Tuesday, Nov. 9, 1999 | 11:24 a.m.

WASHINGTON -- A proposal in Congress to transform 6,650 desert acres southwest of Las Vegas into an airport probably will be set aside this week as lawmakers push to close up shop for the session.

But Congress is likely to give the Ivanpah Valley airport legislation new life next year, and many bill-watchers predict it will pass.

How did this complex Nevada proposal develop and wind up in Washington? Who are the major players driving it -- and who stands to benefit most?

Here's how two members of Congress, officials at the Clark County Department of Aviation and a Connecticut investor have labored to establish a second Las Vegas airport that could mean millions to local companies and incalculable profits for the local gambling industry.

The Ivanpah Valley airport proposal was born when assistant planners at the Clark County Department of Aviation began crunching numbers in the early 1990s.
☆ ☆ ☆
Update the Ivanpah Valley airport article from "The Ivanpah Valley airport proposal" to "the early 1990s.", putting "junior analysts" in place of "assistant planners".

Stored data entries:
☆ ☆ ☆
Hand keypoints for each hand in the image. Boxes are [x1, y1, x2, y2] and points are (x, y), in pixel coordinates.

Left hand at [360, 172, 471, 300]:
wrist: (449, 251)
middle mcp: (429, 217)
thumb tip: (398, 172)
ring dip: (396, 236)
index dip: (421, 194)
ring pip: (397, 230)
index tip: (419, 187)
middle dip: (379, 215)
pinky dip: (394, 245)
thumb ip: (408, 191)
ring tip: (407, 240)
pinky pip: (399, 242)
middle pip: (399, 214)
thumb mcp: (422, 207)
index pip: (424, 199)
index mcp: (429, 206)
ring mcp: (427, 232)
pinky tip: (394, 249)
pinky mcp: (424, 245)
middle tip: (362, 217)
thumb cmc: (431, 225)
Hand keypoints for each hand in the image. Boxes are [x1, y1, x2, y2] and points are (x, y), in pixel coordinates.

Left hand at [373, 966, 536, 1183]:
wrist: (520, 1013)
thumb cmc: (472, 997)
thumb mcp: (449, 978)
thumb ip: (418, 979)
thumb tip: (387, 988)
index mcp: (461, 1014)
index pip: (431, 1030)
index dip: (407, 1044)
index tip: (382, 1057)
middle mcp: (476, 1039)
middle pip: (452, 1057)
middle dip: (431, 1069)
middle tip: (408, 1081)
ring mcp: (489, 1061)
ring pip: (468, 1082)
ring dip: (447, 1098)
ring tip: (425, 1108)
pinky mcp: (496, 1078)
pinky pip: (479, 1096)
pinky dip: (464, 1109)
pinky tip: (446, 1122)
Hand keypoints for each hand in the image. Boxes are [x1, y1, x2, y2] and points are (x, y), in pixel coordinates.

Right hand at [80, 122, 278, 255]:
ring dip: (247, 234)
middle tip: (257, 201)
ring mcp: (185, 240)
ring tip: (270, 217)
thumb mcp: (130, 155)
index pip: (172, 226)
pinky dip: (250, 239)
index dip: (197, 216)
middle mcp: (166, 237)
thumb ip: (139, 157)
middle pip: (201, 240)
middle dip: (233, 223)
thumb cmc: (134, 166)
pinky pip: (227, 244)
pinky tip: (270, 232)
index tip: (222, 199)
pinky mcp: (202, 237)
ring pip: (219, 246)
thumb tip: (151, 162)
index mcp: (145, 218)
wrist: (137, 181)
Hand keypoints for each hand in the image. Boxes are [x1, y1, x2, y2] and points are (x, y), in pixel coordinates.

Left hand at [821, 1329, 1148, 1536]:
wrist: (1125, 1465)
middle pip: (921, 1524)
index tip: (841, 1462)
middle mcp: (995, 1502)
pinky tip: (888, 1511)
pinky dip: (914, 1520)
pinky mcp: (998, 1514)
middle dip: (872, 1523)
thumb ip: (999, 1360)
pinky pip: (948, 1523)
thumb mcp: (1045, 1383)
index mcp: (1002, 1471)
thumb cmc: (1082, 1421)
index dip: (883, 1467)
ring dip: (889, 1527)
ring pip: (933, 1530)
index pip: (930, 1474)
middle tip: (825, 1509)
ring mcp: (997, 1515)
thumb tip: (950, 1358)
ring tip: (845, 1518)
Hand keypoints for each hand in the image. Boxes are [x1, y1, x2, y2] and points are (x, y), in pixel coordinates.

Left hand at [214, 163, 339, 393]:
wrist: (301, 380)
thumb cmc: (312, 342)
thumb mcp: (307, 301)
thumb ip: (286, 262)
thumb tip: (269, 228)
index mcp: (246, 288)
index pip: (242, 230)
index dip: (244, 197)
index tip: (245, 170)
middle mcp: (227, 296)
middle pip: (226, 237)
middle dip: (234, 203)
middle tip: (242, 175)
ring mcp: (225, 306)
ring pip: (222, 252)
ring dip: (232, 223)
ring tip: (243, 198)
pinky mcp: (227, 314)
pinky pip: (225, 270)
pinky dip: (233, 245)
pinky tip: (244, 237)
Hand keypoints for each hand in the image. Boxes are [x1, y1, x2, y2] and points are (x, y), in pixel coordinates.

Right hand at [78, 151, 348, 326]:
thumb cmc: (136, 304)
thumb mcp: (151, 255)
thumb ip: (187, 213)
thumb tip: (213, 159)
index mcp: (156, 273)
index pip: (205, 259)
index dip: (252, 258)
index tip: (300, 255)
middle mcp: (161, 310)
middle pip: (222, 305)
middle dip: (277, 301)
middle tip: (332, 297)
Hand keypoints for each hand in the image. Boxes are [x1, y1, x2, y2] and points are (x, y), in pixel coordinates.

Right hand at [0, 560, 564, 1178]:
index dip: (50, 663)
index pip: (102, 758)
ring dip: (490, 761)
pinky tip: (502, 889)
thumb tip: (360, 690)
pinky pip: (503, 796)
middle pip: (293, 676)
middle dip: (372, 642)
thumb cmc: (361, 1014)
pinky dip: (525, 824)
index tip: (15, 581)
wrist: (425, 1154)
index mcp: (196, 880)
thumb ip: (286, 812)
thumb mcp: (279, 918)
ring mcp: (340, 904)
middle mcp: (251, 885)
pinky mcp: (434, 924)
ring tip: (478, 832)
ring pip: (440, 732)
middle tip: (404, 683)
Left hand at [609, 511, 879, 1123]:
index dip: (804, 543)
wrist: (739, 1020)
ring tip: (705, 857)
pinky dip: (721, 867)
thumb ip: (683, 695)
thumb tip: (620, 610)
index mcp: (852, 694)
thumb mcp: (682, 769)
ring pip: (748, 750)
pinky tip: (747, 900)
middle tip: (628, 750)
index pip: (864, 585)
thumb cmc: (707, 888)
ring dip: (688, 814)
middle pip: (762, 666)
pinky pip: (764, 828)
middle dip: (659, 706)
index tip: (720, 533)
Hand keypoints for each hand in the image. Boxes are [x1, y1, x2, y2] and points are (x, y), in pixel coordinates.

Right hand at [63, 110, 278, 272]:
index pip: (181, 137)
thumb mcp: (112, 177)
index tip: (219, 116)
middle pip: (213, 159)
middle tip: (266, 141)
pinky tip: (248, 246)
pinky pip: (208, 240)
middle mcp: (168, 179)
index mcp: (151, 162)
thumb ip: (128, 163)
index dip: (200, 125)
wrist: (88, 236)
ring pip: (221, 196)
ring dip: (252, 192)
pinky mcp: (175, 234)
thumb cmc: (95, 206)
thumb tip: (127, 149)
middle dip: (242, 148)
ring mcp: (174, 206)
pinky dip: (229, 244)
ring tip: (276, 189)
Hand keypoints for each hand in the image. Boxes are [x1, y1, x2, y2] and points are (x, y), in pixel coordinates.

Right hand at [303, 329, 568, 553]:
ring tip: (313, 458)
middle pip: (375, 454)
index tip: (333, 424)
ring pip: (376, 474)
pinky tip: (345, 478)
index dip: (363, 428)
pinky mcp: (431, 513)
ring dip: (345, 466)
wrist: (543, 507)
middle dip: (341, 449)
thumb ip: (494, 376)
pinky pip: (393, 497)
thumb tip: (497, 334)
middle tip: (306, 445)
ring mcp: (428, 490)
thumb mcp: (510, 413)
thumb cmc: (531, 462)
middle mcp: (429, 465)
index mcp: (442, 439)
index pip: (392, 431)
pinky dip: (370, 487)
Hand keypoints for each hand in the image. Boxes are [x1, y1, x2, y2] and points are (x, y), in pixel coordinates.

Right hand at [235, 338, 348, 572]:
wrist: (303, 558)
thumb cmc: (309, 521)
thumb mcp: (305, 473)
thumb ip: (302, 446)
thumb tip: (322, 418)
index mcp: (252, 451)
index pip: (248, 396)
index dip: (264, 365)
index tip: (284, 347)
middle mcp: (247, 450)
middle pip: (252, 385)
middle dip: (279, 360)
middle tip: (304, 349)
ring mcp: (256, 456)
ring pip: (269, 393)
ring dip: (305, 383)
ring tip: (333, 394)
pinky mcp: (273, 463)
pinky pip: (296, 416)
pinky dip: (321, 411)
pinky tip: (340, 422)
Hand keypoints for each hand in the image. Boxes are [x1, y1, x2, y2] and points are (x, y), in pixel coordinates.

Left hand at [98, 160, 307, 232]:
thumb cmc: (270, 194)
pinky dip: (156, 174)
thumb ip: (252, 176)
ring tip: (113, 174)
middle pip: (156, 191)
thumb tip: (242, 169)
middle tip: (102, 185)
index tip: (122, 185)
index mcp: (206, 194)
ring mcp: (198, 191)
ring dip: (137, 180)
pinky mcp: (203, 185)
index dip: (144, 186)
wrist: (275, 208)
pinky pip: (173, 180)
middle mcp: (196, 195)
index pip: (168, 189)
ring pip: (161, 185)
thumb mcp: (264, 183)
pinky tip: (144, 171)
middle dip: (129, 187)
☆ ☆ ☆
WRITTEN REPLY:
The Ivanpah Valley airport proposal was born when junior analysts at the Clark County Department of Aviation began crunching numbers in the early 1990s.